Keynote Speakers
Prof. LONG, Zhuoyu, Daniel
Professor Department of Systems Engineering and Engineering Management Department of Decisions, Operations, and Technology (by courtesy) The Chinese University of Hong Kong
Affiliation:
- BS (Tsinghua University)
- MSc (Chinese Academy of Science)
- PhD (National University of Singapore)
Topic:
- Supply chain risk management.
- Project management.
- Inventory control.
- Target-based risk management.
- Robust optimization
Short Bio: Daniel Zhuoyu Long is a Professor in the Department of Systems Engineering and Engineering Management at The Chinese University of Hong Kong. Previously, he received his Bachelor’s degree from Tsinghua University in 2005, Master’s degree from Chinese Academy of Sciences in 2008, and Ph.D. from National University of Singapore Business School in 2013, joining CUHK in the same year. His research primarily focuses on distributed robust optimization theory and its applications to various operations management problems, such as logistics and supply chain management, project management, healthcare operations management, and revenue management. His work was elected as a finalist for the 2021 Best OM Paper in OR, and received the 2022 CSAMSE Best Paper Award (First Prize) and 2024 CSAMSE Best Paper Award (Second Prize). He currently serves as an Associate Editor for the MSOM Journal.
Title:
Supermodularity and Structure in Data-Driven Optimization under Uncertainty
Abstract:
Supermodularity is a fundamental structural property that enables powerful monotonicity results and tractable analysis in complex decision problems. In this keynote, I present a unified perspective on supermodularity in optimization under uncertainty, drawing on two recent works. The first establishes general conditions under which supermodular structure is preserved under parameterized transformations, providing a systematic framework for deriving comparative statics in models with uncertainty and decision-dependent parameters. The second demonstrates how supermodularity can be leveraged in data-driven and distributionally robust optimization to obtain interpretable and robust policies across applications such as supply chains, healthcare operations, and revenue management. Together, these results highlight the role of supermodularity as a unifying principle connecting classical theory with modern data-driven optimization.
Yenming J. Chen
Distinguished Professor in the Department of Information Management at National Kaohsiung University of Science and Technology, Taiwan.

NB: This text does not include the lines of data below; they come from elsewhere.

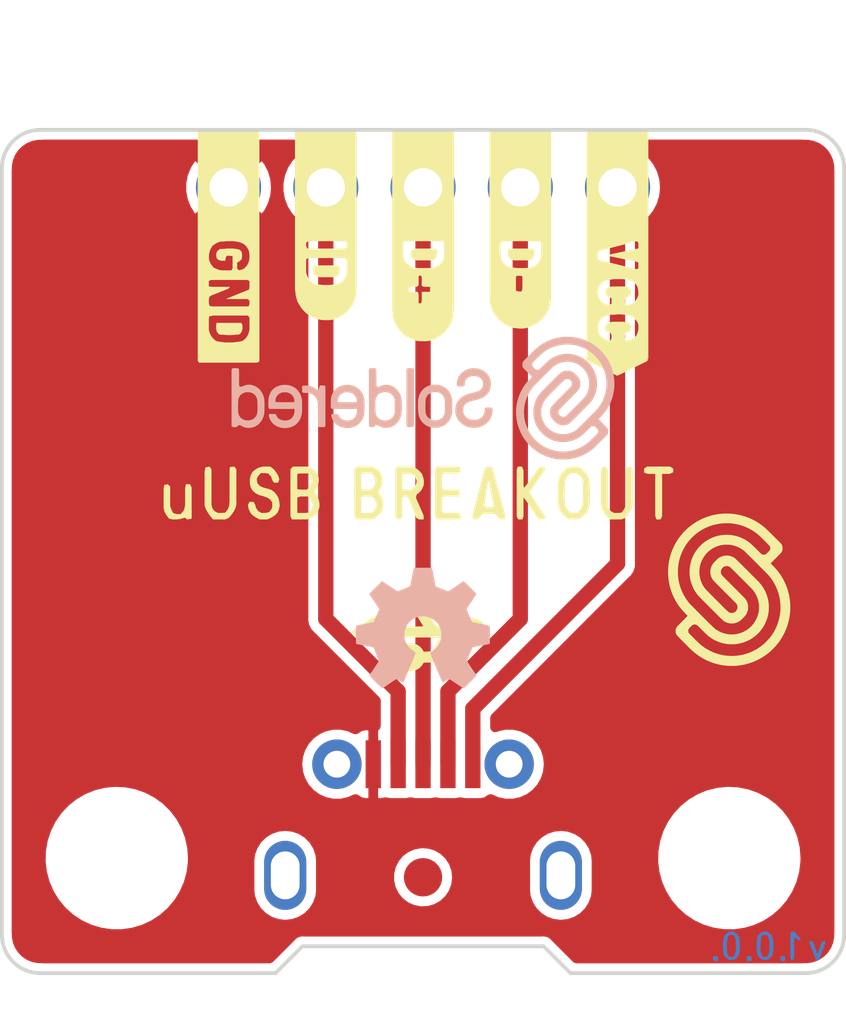
<source format=kicad_pcb>
(kicad_pcb (version 20210126) (generator pcbnew)

  (general
    (thickness 1.6)
  )

  (paper "A4")
  (layers
    (0 "F.Cu" signal)
    (31 "B.Cu" signal)
    (32 "B.Adhes" user "B.Adhesive")
    (33 "F.Adhes" user "F.Adhesive")
    (34 "B.Paste" user)
    (35 "F.Paste" user)
    (36 "B.SilkS" user "B.Silkscreen")
    (37 "F.SilkS" user "F.Silkscreen")
    (38 "B.Mask" user)
    (39 "F.Mask" user)
    (40 "Dwgs.User" user "User.Drawings")
    (41 "Cmts.User" user "User.Comments")
    (42 "Eco1.User" user "User.Eco1")
    (43 "Eco2.User" user "User.Eco2")
    (44 "Edge.Cuts" user)
    (45 "Margin" user)
    (46 "B.CrtYd" user "B.Courtyard")
    (47 "F.CrtYd" user "F.Courtyard")
    (48 "B.Fab" user)
    (49 "F.Fab" user)
    (50 "User.1" user)
    (51 "User.2" user)
    (52 "User.3" user)
    (53 "User.4" user)
    (54 "User.5" user)
    (55 "User.6" user)
    (56 "User.7" user)
    (57 "User.8" user)
    (58 "User.9" user)
  )

  (setup
    (stackup
      (layer "F.SilkS" (type "Top Silk Screen"))
      (layer "F.Paste" (type "Top Solder Paste"))
      (layer "F.Mask" (type "Top Solder Mask") (color "Green") (thickness 0.01))
      (layer "F.Cu" (type "copper") (thickness 0.035))
      (layer "dielectric 1" (type "core") (thickness 1.51) (material "FR4") (epsilon_r 4.5) (loss_tangent 0.02))
      (layer "B.Cu" (type "copper") (thickness 0.035))
      (layer "B.Mask" (type "Bottom Solder Mask") (color "Green") (thickness 0.01))
      (layer "B.Paste" (type "Bottom Solder Paste"))
      (layer "B.SilkS" (type "Bottom Silk Screen"))
      (copper_finish "None")
      (dielectric_constraints no)
    )
    (aux_axis_origin 101.6 127)
    (grid_origin 101.6 127)
    (pcbplotparams
      (layerselection 0x00010fc_ffffffff)
      (disableapertmacros false)
      (usegerberextensions false)
      (usegerberattributes true)
      (usegerberadvancedattributes true)
      (creategerberjobfile true)
      (svguseinch false)
      (svgprecision 6)
      (excludeedgelayer true)
      (plotframeref false)
      (viasonmask false)
      (mode 1)
      (useauxorigin true)
      (hpglpennumber 1)
      (hpglpenspeed 20)
      (hpglpendiameter 15.000000)
      (dxfpolygonmode true)
      (dxfimperialunits true)
      (dxfusepcbnewfont true)
      (psnegative false)
      (psa4output false)
      (plotreference true)
      (plotvalue true)
      (plotinvisibletext false)
      (sketchpadsonfab false)
      (subtractmaskfromsilk false)
      (outputformat 1)
      (mirror false)
      (drillshape 0)
      (scaleselection 1)
      (outputdirectory "gerber/")
    )
  )


  (net 0 "")
  (net 1 "/GND")
  (net 2 "/ID")
  (net 3 "/D+")
  (net 4 "/D-")
  (net 5 "/VCC")
  (net 6 "unconnected-(K2-Pad6)")

  (footprint "buzzardLabel" (layer "F.Cu") (at 112.6 104.6 -90))

  (footprint "buzzardLabel" (layer "F.Cu") (at 115.14 104.6 -90))

  (footprint "e-radionica.com footprinti:FIDUCIAL_1MM_PASTE" (layer "F.Cu") (at 112.6 124.5))

  (footprint "e-radionica.com footprinti:HOLE_3.2mm" (layer "F.Cu") (at 104.6 124))

  (footprint "Soldered Graphics:Logo-Front-Soldered-4mm" (layer "F.Cu") (at 120.6 117))

  (footprint "buzzardLabel" (layer "F.Cu") (at 107.52 104.6 -90))

  (footprint "buzzardLabel" (layer "F.Cu") (at 112.5 114.5))

  (footprint "e-radionica.com footprinti:MICRO_USB" (layer "F.Cu") (at 112.6 123 180))

  (footprint "e-radionica.com footprinti:HOLE_3.2mm" (layer "F.Cu") (at 120.6 124))

  (footprint "Soldered Graphics:Symbol-Front-USB" (layer "F.Cu") (at 112.5 118.1 90))

  (footprint "buzzardLabel" (layer "F.Cu") (at 110.06 104.6 -90))

  (footprint "Soldered Graphics:Logo-Back-OSH-3.5mm" (layer "F.Cu") (at 112.6 118))

  (footprint "buzzardLabel" (layer "F.Cu") (at 117.68 104.6 -90))

  (footprint "Soldered Graphics:Logo-Back-SolderedFULL-10mm" (layer "F.Cu") (at 112.6 112))

  (footprint "Soldered Graphics:Version1.0.0." (layer "B.Cu") (at 121.6 126.3 180))

  (footprint "e-radionica.com footprinti:HEADER_MALE_5X1" (layer "B.Cu") (at 112.6 106.5))

  (gr_arc (start 122.6 106) (end 122.6 105) (angle 90) (layer "Edge.Cuts") (width 0.1) (tstamp 017be505-03a4-460a-925b-f56aaad6cc60))
  (gr_line (start 101.6 126) (end 101.6 106) (layer "Edge.Cuts") (width 0.1) (tstamp 1d07f20f-b2e1-48c3-b9d0-14f454d1283d))
  (gr_line (start 108.75 127) (end 109.45 126.3) (layer "Edge.Cuts") (width 0.1) (tstamp 318c1886-840b-41cf-949e-ed3198a63514))
  (gr_arc (start 122.6 126) (end 122.6 127) (angle -90) (layer "Edge.Cuts") (width 0.1) (tstamp 3314933d-dffc-4f14-a9c3-11d8bcba5118))
  (gr_arc (start 102.6 126) (end 102.6 127) (angle 90) (layer "Edge.Cuts") (width 0.1) (tstamp 3fd89e1a-7d6d-480e-8932-2d2e2cee0f09))
  (gr_line (start 122.6 127) (end 116.45 127) (layer "Edge.Cuts") (width 0.1) (tstamp 58b4d46f-6828-459c-8219-53c13884f62e))
  (gr_line (start 123.6 106) (end 123.6 126) (layer "Edge.Cuts") (width 0.1) (tstamp 6d19d44a-7405-41b7-91ad-613aa8d52a75))
  (gr_arc (start 102.6 106) (end 102.6 105) (angle -90) (layer "Edge.Cuts") (width 0.1) (tstamp 97b91927-9e7a-4bb1-9e74-f91e8b1f2845))
  (gr_line (start 115.75 126.3) (end 116.45 127) (layer "Edge.Cuts") (width 0.1) (tstamp a0c600a6-68a7-436f-853b-3a67f5c80f5b))
  (gr_line (start 109.45 126.3) (end 115.75 126.3) (layer "Edge.Cuts") (width 0.1) (tstamp b05fbc9f-7270-40c1-b090-9ad6351834d2))
  (gr_line (start 102.6 105) (end 122.6 105) (layer "Edge.Cuts") (width 0.1) (tstamp b21a25cf-b27d-4ea8-9fb7-80299f29d084))
  (gr_line (start 108.75 127) (end 102.6 127) (layer "Edge.Cuts") (width 0.1) (tstamp f7fb2ff3-7676-4596-939e-80e6cf5fd874))

  (segment (start 110.06 117.76) (end 111.95 119.65) (width 0.4) (layer "F.Cu") (net 2) (tstamp 2588b06a-bdc3-4544-af1d-4eb14f16cf6d))
  (segment (start 111.95 119.65) (end 111.95 121.55) (width 0.4) (layer "F.Cu") (net 2) (tstamp 7f77a700-3e5b-4f46-a1b3-6920ad2c81c9))
  (segment (start 110.06 106.5) (end 110.06 117.76) (width 0.4) (layer "F.Cu") (net 2) (tstamp e9f2ac90-1846-4693-bf5e-b64187193e4b))
  (segment (start 112.6 106.5) (end 112.6 121.55) (width 0.4) (layer "F.Cu") (net 3) (tstamp d13a3657-92bc-4b4b-9a96-245d5a3128ef))
  (segment (start 115.14 117.76) (end 113.25 119.65) (width 0.4) (layer "F.Cu") (net 4) (tstamp 1f2fc8d5-b2ea-46d2-acb3-77855067f257))
  (segment (start 115.14 106.5) (end 115.14 117.76) (width 0.4) (layer "F.Cu") (net 4) (tstamp abdca05b-aa90-4ed3-98d8-f2426495d47d))
  (segment (start 113.25 119.65) (end 113.25 121.55) (width 0.4) (layer "F.Cu") (net 4) (tstamp e5799261-4ed7-479e-bf5e-63f2f9111517))
  (segment (start 117.68 106.5) (end 117.68 116.32) (width 0.4) (layer "F.Cu") (net 5) (tstamp 5d42aa38-64ee-45a4-8803-928fe3ad8026))
  (segment (start 117.68 116.32) (end 113.9 120.1) (width 0.4) (layer "F.Cu") (net 5) (tstamp 5d6eb6d8-290c-4426-a3a2-61163be0cc17))
  (segment (start 113.9 120.1) (end 113.9 120.9) (width 0.4) (layer "F.Cu") (net 5) (tstamp 7a06ee0b-5a70-43a4-b898-43796d2fd43d))

  (zone (net 1) (net_name "/GND") (layer "F.Cu") (tstamp 8e976fff-712e-4858-b587-02cca0809029) (hatch edge 0.508)
    (connect_pads (clearance 0.254))
    (min_thickness 0.254) (filled_areas_thickness no)
    (fill yes (thermal_gap 0.254) (thermal_bridge_width 0.254))
    (polygon
      (pts
        (xy 123.6 127)
        (xy 101.6 127)
        (xy 101.6 105)
        (xy 123.6 105)
      )
    )
    (filled_polygon
      (layer "F.Cu")
      (pts
        (xy 107.079724 105.274002)
        (xy 107.126217 105.327658)
        (xy 107.136321 105.397932)
        (xy 107.106827 105.462512)
        (xy 107.063754 105.494701)
        (xy 106.972635 105.53613)
        (xy 106.962285 105.542082)
        (xy 106.848009 105.623143)
        (xy 106.839613 105.633779)
        (xy 106.846625 105.64702)
        (xy 107.507188 106.307583)
        (xy 107.521132 106.315197)
        (xy 107.522965 106.315066)
        (xy 107.52958 106.310815)
        (xy 108.193618 105.646777)
        (xy 108.201084 105.633105)
        (xy 108.194495 105.623608)
        (xy 108.168531 105.601078)
        (xy 108.158807 105.594142)
        (xy 107.986849 105.494662)
        (xy 107.986631 105.494562)
        (xy 107.98654 105.494483)
        (xy 107.981655 105.491657)
        (xy 107.9822 105.490715)
        (xy 107.933022 105.448016)
        (xy 107.913087 105.379875)
        (xy 107.933157 105.311774)
        (xy 107.986858 105.265334)
        (xy 108.039087 105.254)
        (xy 109.550399 105.254)
        (xy 109.61852 105.274002)
        (xy 109.665013 105.327658)
        (xy 109.675117 105.397932)
        (xy 109.645623 105.462512)
        (xy 109.602552 105.4947)
        (xy 109.506928 105.538178)
        (xy 109.33503 105.660114)
        (xy 109.189291 105.812355)
        (xy 109.074969 105.989408)
        (xy 108.99619 106.184885)
        (xy 108.955795 106.391732)
        (xy 108.955779 106.397718)
        (xy 108.955779 106.397721)
        (xy 108.955519 106.496926)
        (xy 108.955243 106.602485)
        (xy 108.956361 106.608372)
        (xy 108.99341 106.803514)
        (xy 108.994554 106.809541)
        (xy 109.072309 107.005427)
        (xy 109.185702 107.183076)
        (xy 109.330642 107.336079)
        (xy 109.335507 107.339569)
        (xy 109.33551 107.339571)
        (xy 109.496427 107.454988)
        (xy 109.501899 107.458913)
        (xy 109.507346 107.461424)
        (xy 109.532253 107.472907)
        (xy 109.585741 107.519592)
        (xy 109.6055 107.587332)
        (xy 109.6055 117.726672)
        (xy 109.604627 117.741482)
        (xy 109.600727 117.774433)
        (xy 109.602419 117.783697)
        (xy 109.602419 117.783698)
        (xy 109.611361 117.832658)
        (xy 109.612011 117.836562)
        (xy 109.620813 117.895112)
        (xy 109.623966 117.901678)
        (xy 109.625274 117.90884)
        (xy 109.652577 117.961401)
        (xy 109.65432 117.964889)
        (xy 109.679956 118.018277)
        (xy 109.684851 118.023572)
        (xy 109.684943 118.023709)
        (xy 109.688256 118.030087)
        (xy 109.693695 118.036455)
        (xy 109.732459 118.075219)
        (xy 109.735888 118.078784)
        (xy 109.772701 118.118608)
        (xy 109.778817 118.122161)
        (xy 109.784414 118.127174)
        (xy 111.458595 119.801355)
        (xy 111.492621 119.863667)
        (xy 111.4955 119.89045)
        (xy 111.4955 120.556883)
        (xy 111.475498 120.625004)
        (xy 111.450529 120.646639)
        (xy 111.428671 120.671865)
        (xy 111.427 120.679548)
        (xy 111.427 121.158144)
        (xy 111.406998 121.226265)
        (xy 111.353342 121.272758)
        (xy 111.283068 121.282862)
        (xy 111.218488 121.253368)
        (xy 111.181168 121.197082)
        (xy 111.179168 121.190927)
        (xy 111.173 121.151989)
        (xy 111.173 120.684115)
        (xy 111.168525 120.668876)
        (xy 111.167135 120.667671)
        (xy 111.159452 120.666)
        (xy 111.106187 120.666)
        (xy 111.093932 120.667207)
        (xy 111.013057 120.683294)
        (xy 110.990565 120.69261)
        (xy 110.916859 120.741859)
        (xy 110.916063 120.740668)
        (xy 110.865668 120.768187)
        (xy 110.794853 120.763122)
        (xy 110.787636 120.760173)
        (xy 110.635537 120.692454)
        (xy 110.635535 120.692453)
        (xy 110.629506 120.689769)
        (xy 110.523359 120.667207)
        (xy 110.451003 120.651827)
        (xy 110.450999 120.651827)
        (xy 110.444546 120.650455)
        (xy 110.255454 120.650455)
        (xy 110.249001 120.651827)
        (xy 110.248997 120.651827)
        (xy 110.176641 120.667207)
        (xy 110.070494 120.689769)
        (xy 110.064465 120.692453)
        (xy 110.064463 120.692454)
        (xy 109.90378 120.763995)
        (xy 109.903778 120.763996)
        (xy 109.89775 120.76668)
        (xy 109.744771 120.877826)
        (xy 109.740358 120.882728)
        (xy 109.740356 120.882729)
        (xy 109.702295 120.925)
        (xy 109.618244 121.018348)
        (xy 109.614941 121.024069)
        (xy 109.541087 121.151989)
        (xy 109.523698 121.182107)
        (xy 109.465265 121.361944)
        (xy 109.4455 121.55)
        (xy 109.465265 121.738056)
        (xy 109.523698 121.917893)
        (xy 109.527001 121.923615)
        (xy 109.527002 121.923616)
        (xy 109.609768 122.066971)
        (xy 109.618244 122.081652)
        (xy 109.622662 122.086559)
        (xy 109.622663 122.08656)
        (xy 109.695656 122.167626)
        (xy 109.744771 122.222174)
        (xy 109.758604 122.232224)
        (xy 109.846417 122.296024)
        (xy 109.89775 122.33332)
        (xy 109.903778 122.336004)
        (xy 109.90378 122.336005)
        (xy 109.968713 122.364915)
        (xy 110.070494 122.410231)
        (xy 110.154727 122.428135)
        (xy 110.248997 122.448173)
        (xy 110.249001 122.448173)
        (xy 110.255454 122.449545)
        (xy 110.444546 122.449545)
        (xy 110.450999 122.448173)
        (xy 110.451003 122.448173)
        (xy 110.545273 122.428135)
        (xy 110.629506 122.410231)
        (xy 110.657923 122.397579)
        (xy 110.787636 122.339827)
        (xy 110.858003 122.330393)
        (xy 110.9223 122.360499)
        (xy 110.926997 122.364915)
        (xy 110.990565 122.40739)
        (xy 111.013057 122.416706)
        (xy 111.093932 122.432793)
        (xy 111.106187 122.434)
        (xy 111.154885 122.434)
        (xy 111.170124 122.429525)
        (xy 111.171329 122.428135)
        (xy 111.173 122.420452)
        (xy 111.173 121.948011)
        (xy 111.179168 121.909073)
        (xy 111.181168 121.902918)
        (xy 111.221242 121.844313)
        (xy 111.286639 121.816677)
        (xy 111.3
... [33889 chars truncated]
</source>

The Current Trend of LLM Repurposing: Robust Optimization with Uncertainty Resampling
Abstract
- Large language models are rapidly being repurposed from text generators into computational partners for decision-making under uncertainty. This keynote presents this trend through robust optimization with uncertainty resampling.
- Classical robust optimization depends on uncertainty sets specified in advance. Such models are mathematically principled, but they often fail to capture localized risks, heterogeneous assets, evolving hazards, and context-dependent priorities. The central question is how unstructured knowledge can be transformed into reliable optimization inputs without requiring extensive manual modeling.

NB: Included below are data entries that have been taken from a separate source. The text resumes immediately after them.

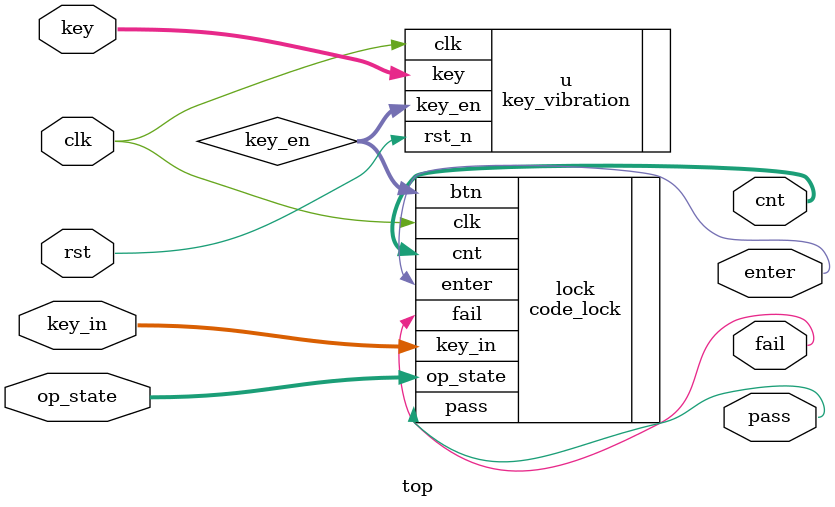
<source format=v>
`timescale 1ns / 1ps


//¶¥²ãÄ£¿é£º
module top(clk,rst,key,key_in,op_state,pass,fail,enter,cnt);
    input rst;
    input clk;
    input [3:0]key;   //ÊäÈë
    input[1:0] op_state; //²Ù×÷×´Ì¬
    input[7:0] key_in;     //¿ª¹ØÉèÖÃÃÜÂë
    //output reg [3:0] key_en;
    output wire pass;
    output wire fail;
    output wire enter; // ÌáÐÑÊäÈëÏÂÒ»Î»ÃÜÂë
    output wire[2:0] cnt;   //ÊäÈëÃÜÂëµÄ¸öÊý
    wire [3:0] key_en;    
    key_vibration u(.clk(clk),.rst_n(rst),.key(key),.key_en(key_en));
    code_lock lock(.clk(clk),.op_state(op_state),.key_in(key_in),.btn(key_en),.pass(pass),.fail(fail),.enter(enter),.cnt(cnt));
endmodule


</source>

- The framework uses LLMs to extract tacit local knowledge from reports, documents, narratives, and pretrained representations. The LLM then supports the construction of context-specific uncertainty sets, the translation of qualitative priorities into quantitative model components, and the generation of calibrated uncertainty samples. Robust optimization remains the mathematical core, while the LLM provides adaptive contextualization. The next generation of intelligent decision systems should definitely utilize LLM. However, LLM repurposing is not the replacement of optimization, but its augmentation. By coupling language-based knowledge extraction with robust decision models, one can build systems that are less conservative, more localized, and more resilient under distributional uncertainty.
Short Bio: Yenming J. Chen is a Distinguished Professor in the Department of Information Management at National Kaohsiung University of Science and Technology, Taiwan, where he also serves as Director of the AI Sensing and Automation for Low-Carbon Research Center. He holds a joint appointment with the Department of Medical Informatics at Kaohsiung Medical University.
Professor Chen earned his Ph.D. in Systems Science and Mathematics from Washington University in St. Louis in 1998. His research integrates intelligent computing and scientific management with cross-disciplinary applications in generative AI, technology management, fault detection, game theory, risk analysis, and precision healthcare. He has published over 70 SCI/SSCI-indexed journal articles, including 17 in high-impact Q1 journals, authored four professional books, and holds four invention patents. He also serves as associate editor for several leading SSCI/SCI journals, including Transportation Research Part E and IEEE Transactions on Systems, Man and Cybernetics: Systems.
Professor Chen has been awarded 15 consecutive three-year research grants from the National Science Council and has received his university’s Distinguished and Outstanding Academic Awards for 12 consecutive years. In the past five years, he has led 66 research projects, of which nearly two-thirds were supported by private industry. As an educator, he has mentored students to 34 national awards, including multiple first-place honors featured in the media. He has also developed applied systems that extend academic innovations into industry-university collaborations.